页面摘录 —
----------------------------------------

题目
- 反转链表Ⅰ
2.反转链表Ⅱ
思路与算法
- 开学事太多,忙完回来,今天开始更,再费劲也更
- 题目一的意思很简单,拼接链表,实际操作中就注意链表的实际形态是这个样子,NULL->1->2->3->4->5->NULL,我们的head直接指向了1,因此没有前面那个NULL指向1的过程,实际操作中我们的反制也很简单。
- 我们的目的明确:从1->2->3->4->5->NULL到5->4->3->2->1->NULL
- 注意过程的操作,1从没pre到pre变为2,1从有后缀2到后缀变成NULL,又能体会出点前任的味道,本题属实令人难过,思路很简单,**每次将你的现任变前任,再将下一任选出来,在现任结束时,下一任到位,然后现任变前任。**说多了都是泪,三语题解下列。下一问
- 题目二就是限制了反转区间的题目一,不多赘述,思路一致,只是需要注意我们的起始位置如果为第一个位置,那么第一个位置没有前任,也就是初恋是不可替代的这种问题的理解,希望不要太难过,珍惜当下。
代码实现
- 反转链表Ⅰ
Java:
/**
* Definition for singly-linked list.
* public class ListNode {
* int val;
* ListNode next;
* ListNode(int x) { val = x; }
* }
*/
class Solution {
public ListNode reverseList(ListNode head) {
ListNode first = head;
ListNode new_head = null;
while (first != null) {
ListNode next = first.next;
first.next = new_head;
new_head = first;
first = next;
}
return new_head;
}
}
C++:
/**
* Definition for singly-linked list.
* struct ListNode {
* int val;
* ListNode *next;
* ListNode(int x) : val(x), next(NULL) {}
* };
*/
class Solution {
public:
ListNode* reverseList(ListNode* head) {
ListNode *new_head = NULL;
while (head) {
ListNode* next = head->next;
head->next = new_head;
new_head = head;
head = next;
}
return new_head;
}
};
Python:
# Definition for singly-linked list.

----------------------------------------

收集材料 —

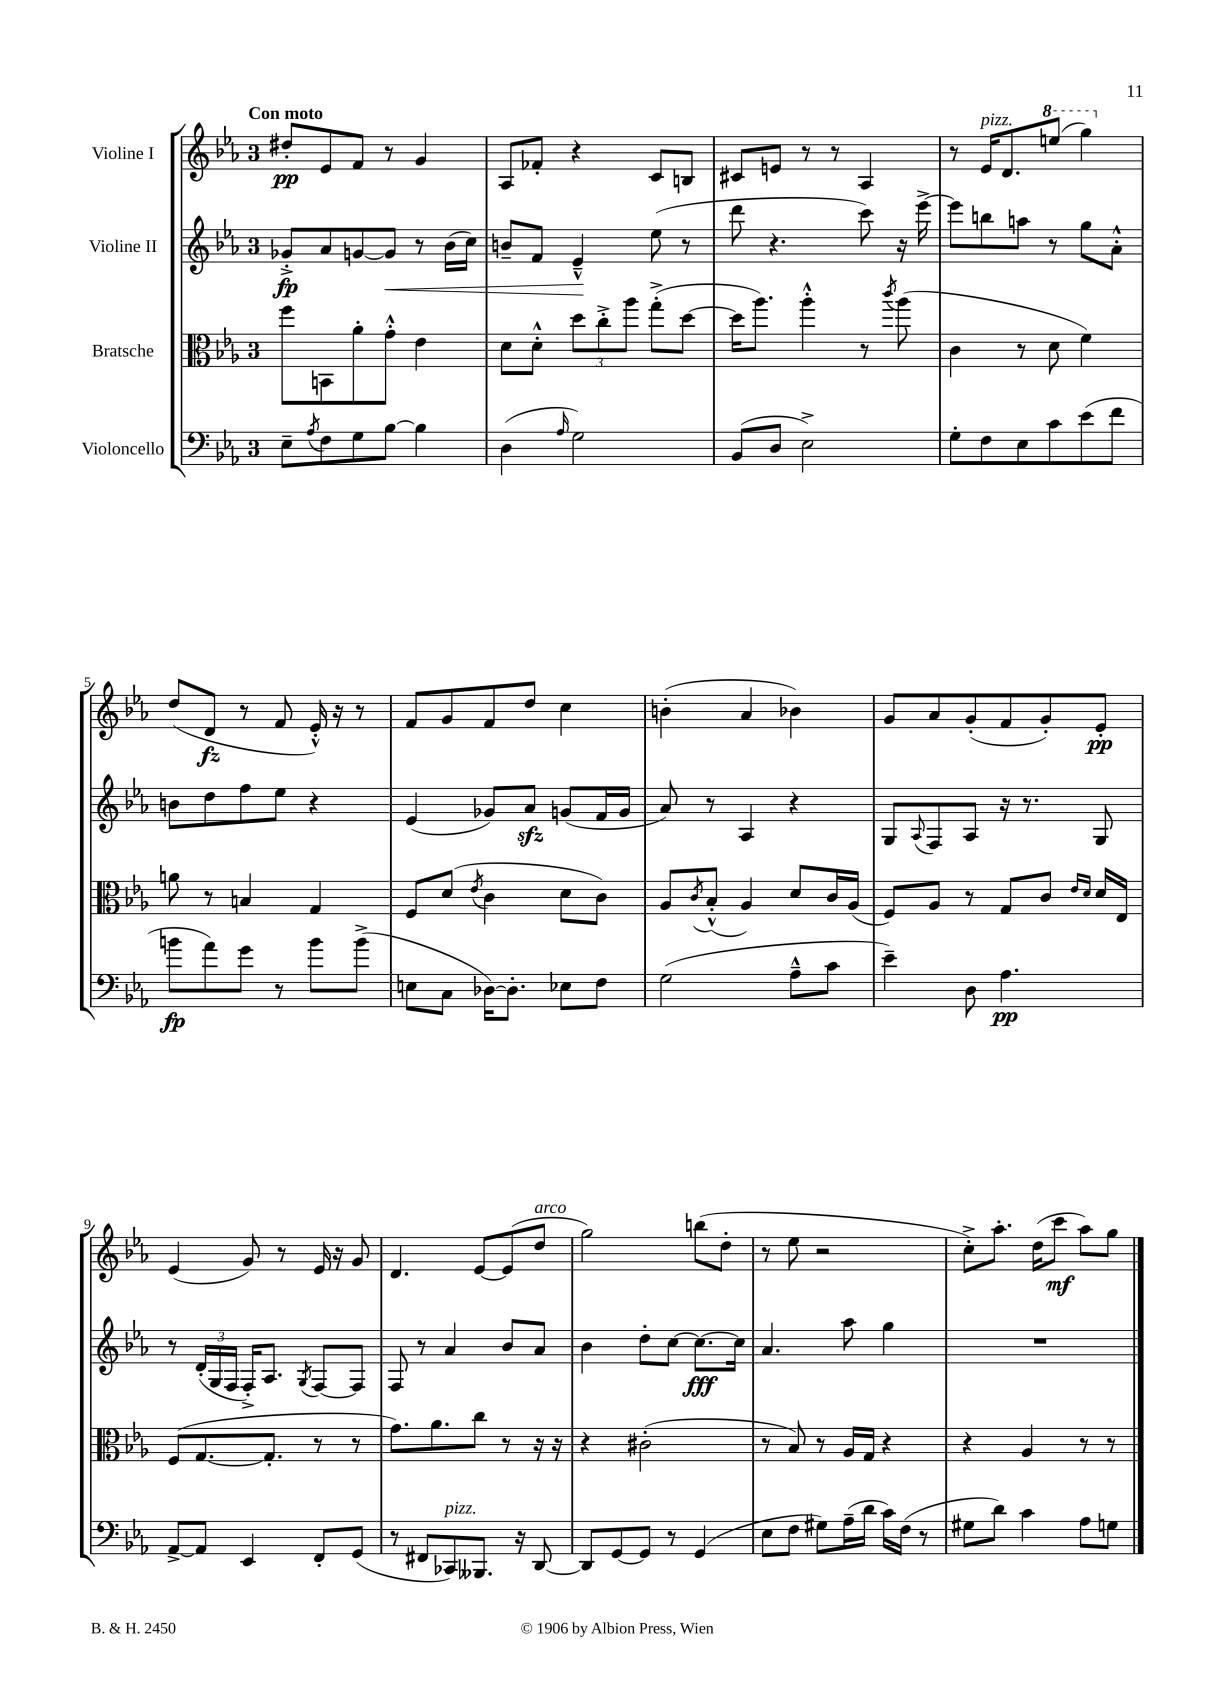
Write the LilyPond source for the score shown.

----------------------------------------

把页面摘录中从“- 我们的目的明确:从1->”开始、到“种问题的理解,希望不要太难过,珍惜当下。”结束的那一段一字不改地复述出来。

- 我们的目的明确:从1->2->3->4->5->NULL到5->4->3->2->1->NULL
- 注意过程的操作,1从没pre到pre变为2,1从有后缀2到后缀变成NULL,又能体会出点前任的味道,本题属实令人难过,思路很简单,**每次将你的现任变前任,再将下一任选出来,在现任结束时,下一任到位,然后现任变前任。**说多了都是泪,三语题解下列。下一问
- 题目二就是限制了反转区间的题目一,不多赘述,思路一致,只是需要注意我们的起始位置如果为第一个位置,那么第一个位置没有前任,也就是初恋是不可替代的这种问题的理解,希望不要太难过,珍惜当下。